New light on Dark energy in cosmos
A study shows it stifles galaxy growth as it helps expand the universe.
NASA/AP
A mysterious form of energy that is speeding the universe's expansion is now showing itself as a cosmic craftsman of sorts.
Astronomers have discovered that the repulsive force known as dark energy sets limits on how large clusters of galaxies can grow.
The new results, based on observations from NASA's Chandra X-Ray Telescope, provide a long-sought confirmation of dark energy's influence on the cosmos. That influence was first discovered serendipitously in the 1990s by astrophysicists studying the expansion rate of the universe. They found the universe's expansion rate was not slowing down as expected, but speeding up.
The new results show that in addition to accelerating the expansion of the universe, dark energy also affects individual structures within the universe.
It does this by allowing fewer galaxy clusters to form.

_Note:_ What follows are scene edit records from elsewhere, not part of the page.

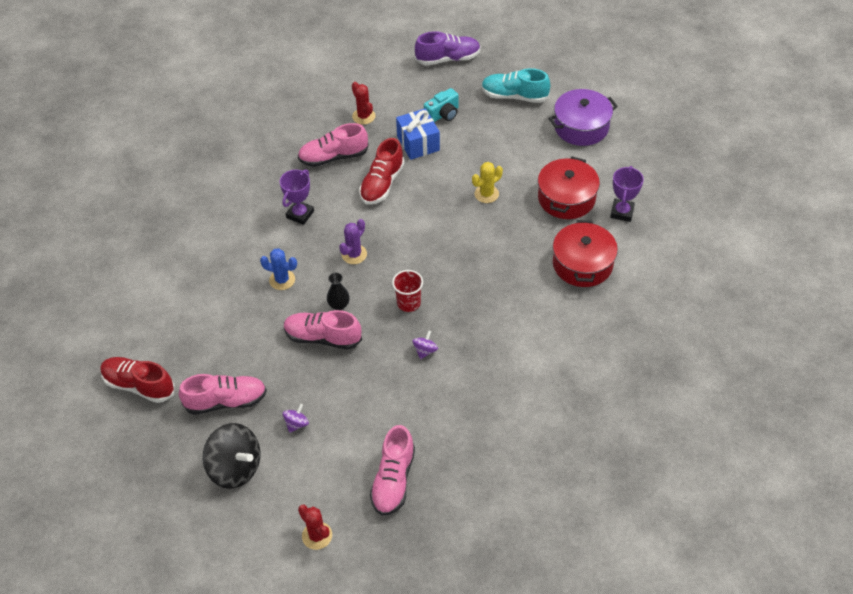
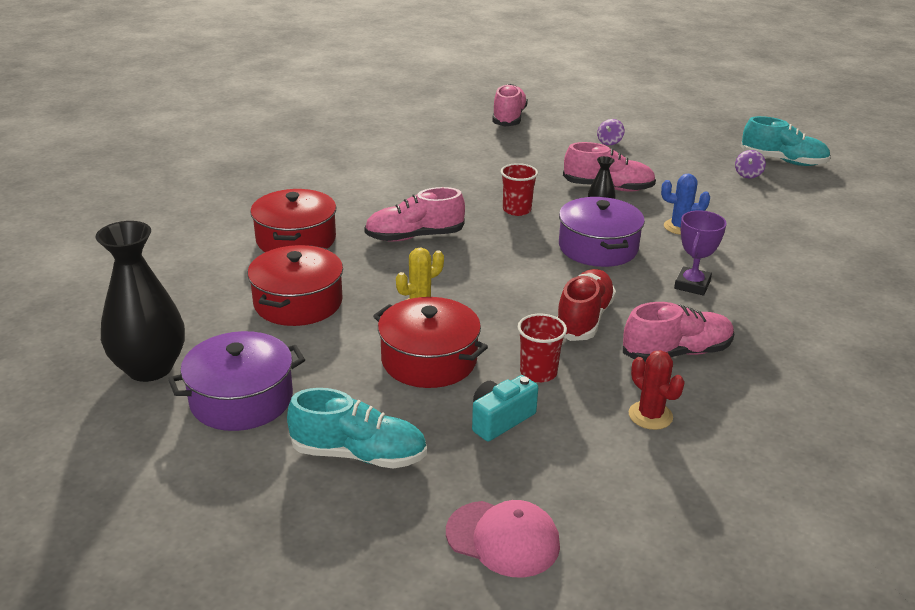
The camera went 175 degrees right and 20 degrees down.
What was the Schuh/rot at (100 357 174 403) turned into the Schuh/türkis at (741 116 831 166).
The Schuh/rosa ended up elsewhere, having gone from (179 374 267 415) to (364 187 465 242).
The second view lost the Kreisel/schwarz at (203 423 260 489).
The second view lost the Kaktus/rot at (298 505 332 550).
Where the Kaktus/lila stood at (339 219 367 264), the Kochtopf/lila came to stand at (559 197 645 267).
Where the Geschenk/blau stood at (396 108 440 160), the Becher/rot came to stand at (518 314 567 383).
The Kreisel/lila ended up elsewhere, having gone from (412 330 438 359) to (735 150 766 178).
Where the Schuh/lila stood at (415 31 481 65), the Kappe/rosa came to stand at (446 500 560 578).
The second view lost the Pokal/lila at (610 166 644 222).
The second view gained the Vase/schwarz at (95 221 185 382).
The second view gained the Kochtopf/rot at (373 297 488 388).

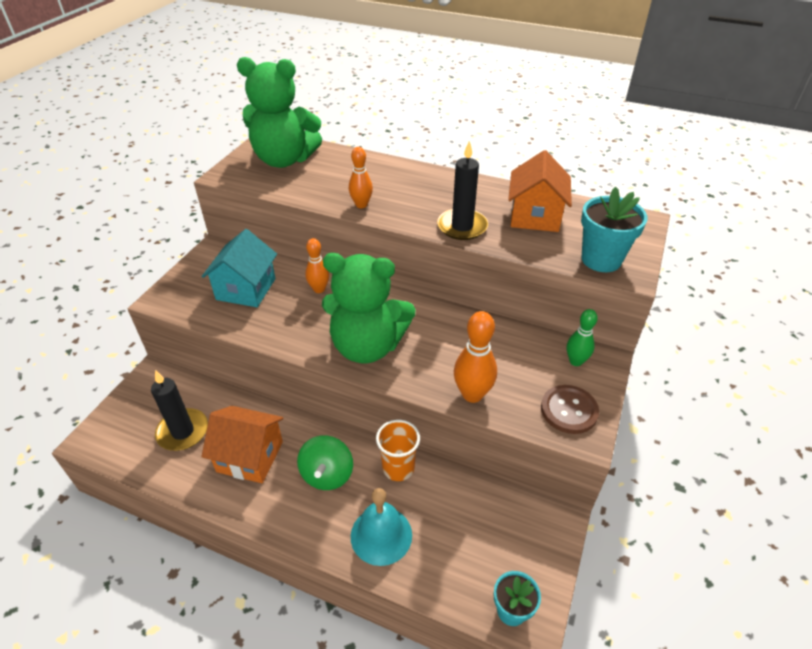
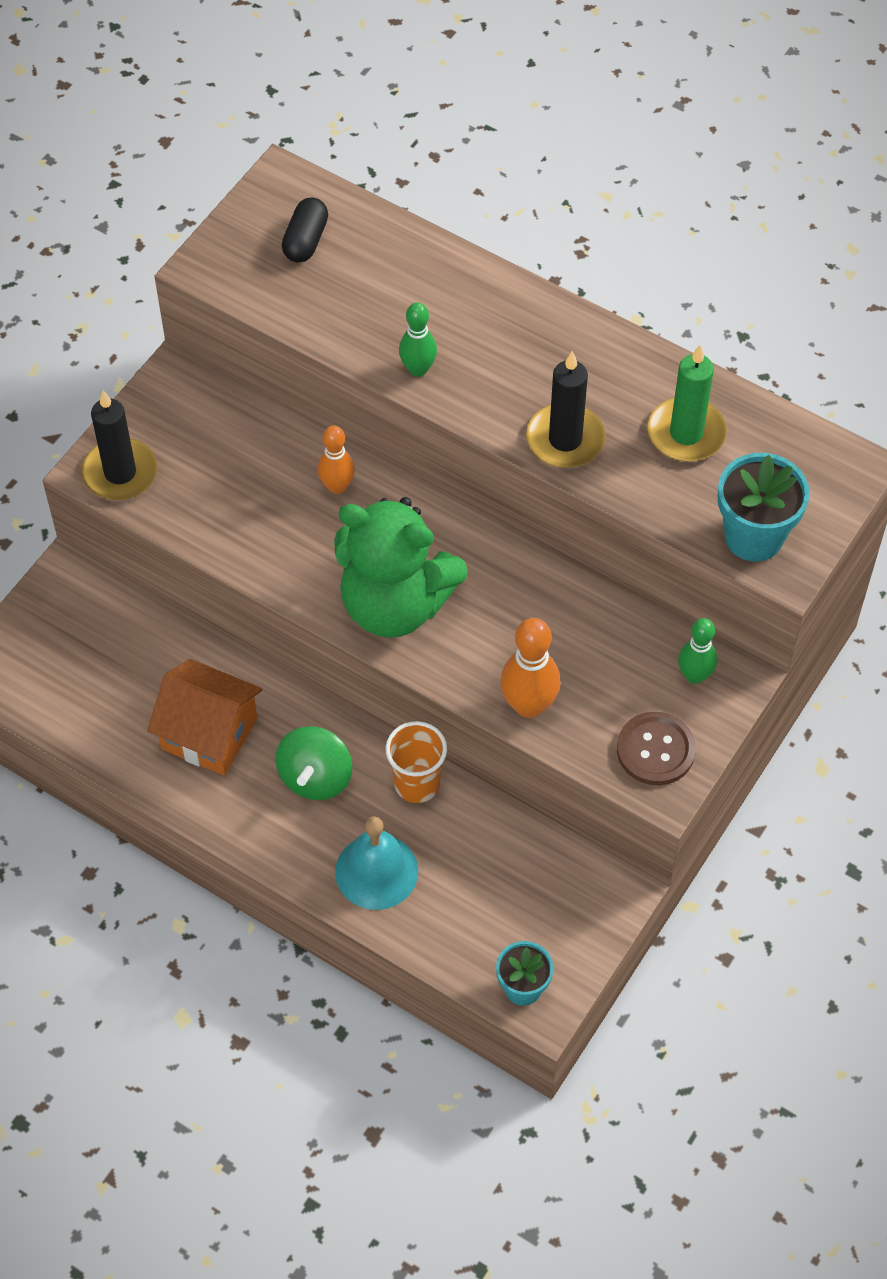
The camera went 10 degrees right and 15 degrees up.
The Kerze/schwarz ended up elsewhere, having gone from (151 370 208 451) to (81 390 157 500).
The second view lost the Haus/türkis at (201 229 277 307).
Where the Teddybär/grün stood at (237 57 322 168), the Kapsel/schwarz came to stand at (282 198 328 262).
What was the Bowlingkegel/orange at (349 147 373 208) turned into the Bowlingkegel/grün at (399 302 437 377).
Where the Haus/orange stood at (508 150 572 232), the Kerze/grün came to stand at (647 345 727 462).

This "may well be called arrested development," says Alexey Vikhlinin, an astrophysicist at the Harvard-Smithsonian Center for Astrophysics in Cambridge, Mass., who led the research team.

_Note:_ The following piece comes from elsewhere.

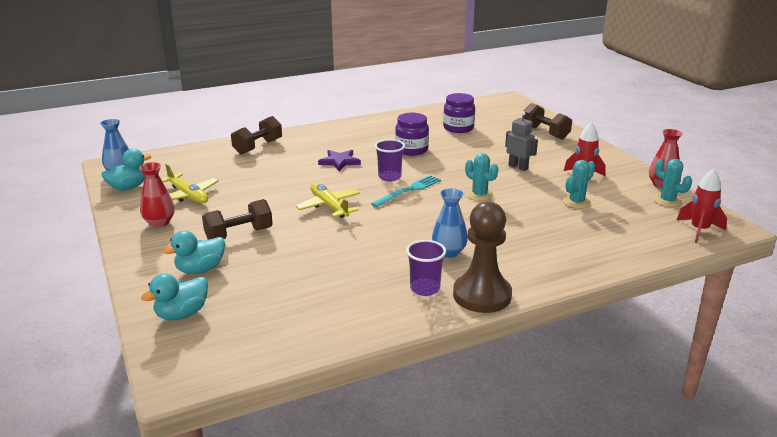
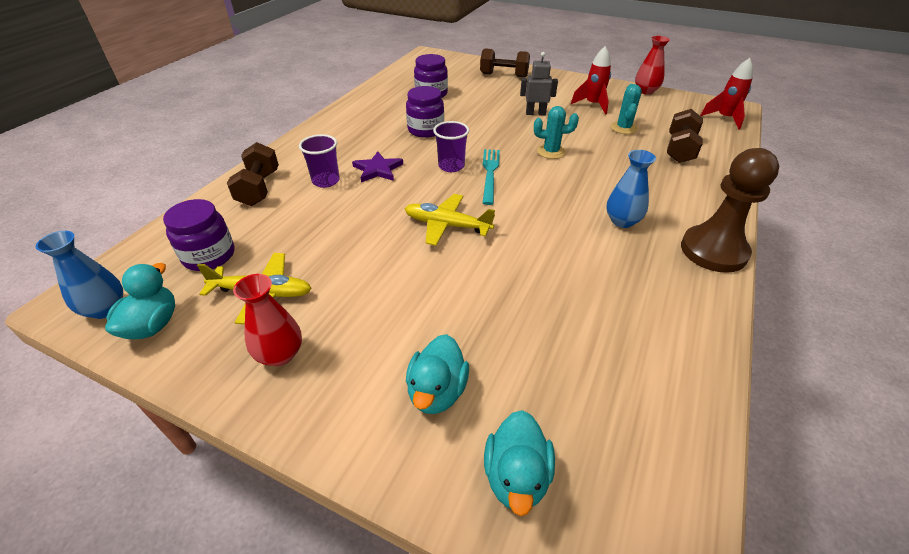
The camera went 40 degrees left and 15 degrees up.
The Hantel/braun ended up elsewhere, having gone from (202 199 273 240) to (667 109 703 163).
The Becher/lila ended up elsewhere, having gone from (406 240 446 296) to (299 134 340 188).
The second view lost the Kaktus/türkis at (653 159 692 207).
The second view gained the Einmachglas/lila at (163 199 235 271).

"We're observing the unambiguous signature of the effects of dark energy on the growth of structure" in the universe.
Over the very long haul, the Chandra results imply that the universe will not end in a "big rip," with everything violently torn apart, as some astrophysicists had speculated. Instead, objects too loosely bound by gravity to overcome the repulsive force of dark energy will gradually vanish into the distance.
For instance, from the vantage point of the Milky Way, it will be lights out in a few tens of billion years for the Virgo Cluster, a gathering of at least 1,300 galaxies in a gravitationally corralled herd currently some 60 million light-years from Earth.
Confirming Einstein's theory
Scientists have puzzled over the origins of dark energy ever since it was discovered. The new results narrow the list of possibilities.
Two candidates remain standing, says David Spergel, a theorist in astrophysics at Princeton University in Princeton, N.J.
One involves an ultralight subatomic particle, dubbed quintessence, that is associated with the kind of force field that interacts very weakly with matter and is unstable. Some researchers suggest that this energy drove the rapid expansion the universe underwent in its inflationary period, calculated to have happened during the first trillionth of a second after the big bang. Energy from this quintessence field could be dark energy.
The other candidate is something called vacuum energy – a form of energy predicted by quantum physics. This energy would be present even if the universe had no matter. And it remains constant as the universe evolves, Dr. Spergel says.
In effect, it's Albert Einstein's cosmological constant – a fudge factor he included in his calculations of general relativity's effect on the universe. His calculations implied that gravity from all the universe's matter would force the cosmos to contract. But partial to a static universe, he factored in the constant to push things apart just enough to offset gravity's pull. He later called it his "greatest blunder" after observations showed that yes, the universe is expanding.
"A quantum fluctuation in a vacuum has some tiny energy associated with it," Spergel explains. And energy has mass. "One way to think about this is that even nothing weighs something. And because in our universe we've got a lot of nothing, it has a major effect on our evolution."
At this point, he says, the vacuum-energy approach describes dark energy well. In short: Einstein leads by a length.
Chandra's observations
Dr. Vikhlinin's international team used Chandra to observe some 86 galaxy clusters, typically ranging from 30 to 100 light-years across. The clusters are surrounded by enormous halos of hot gas that generate x-ray radiation. The halos represent the bulk of the cluster's matter. This allows astronomers to detect and study clusters at far greater distances than would be possible with visible light.
Roughly half the clusters were some 5.5 billion light-years away; the rest were virtually next door, at a distance of some 670 million light-years. The team also used data from the Wilkinson Microwave Anisotropy Probe, a satellite measuring in exquisite detail changes in the cosmic microwave background – the afterglow from the big bang 13.7 billion years ago – for clues about the universe's structure at the time.
The team used the two sets of clusters to track dark energy's effect at different periods in the universe's history. They found that dark energy was overcoming gravity as the universe's driving force when the universe was roughly half its current age.
The results square nicely with those from the 1990s studies based on supernovas that led to the discovery of dark matter. A special class of these exploding stars, which outshine their host galaxies, serve as standard candles for measuring distances, yielding clues as to how fast the universe is expanding at that distance.
Cluster growth "was fast up until 5.5 billion years ago, while it really slowed down afterwards," Vikhlinin says. "That coincides with the epoch in which the universe entered the accelerated-expansion phase revealed by the supernova data."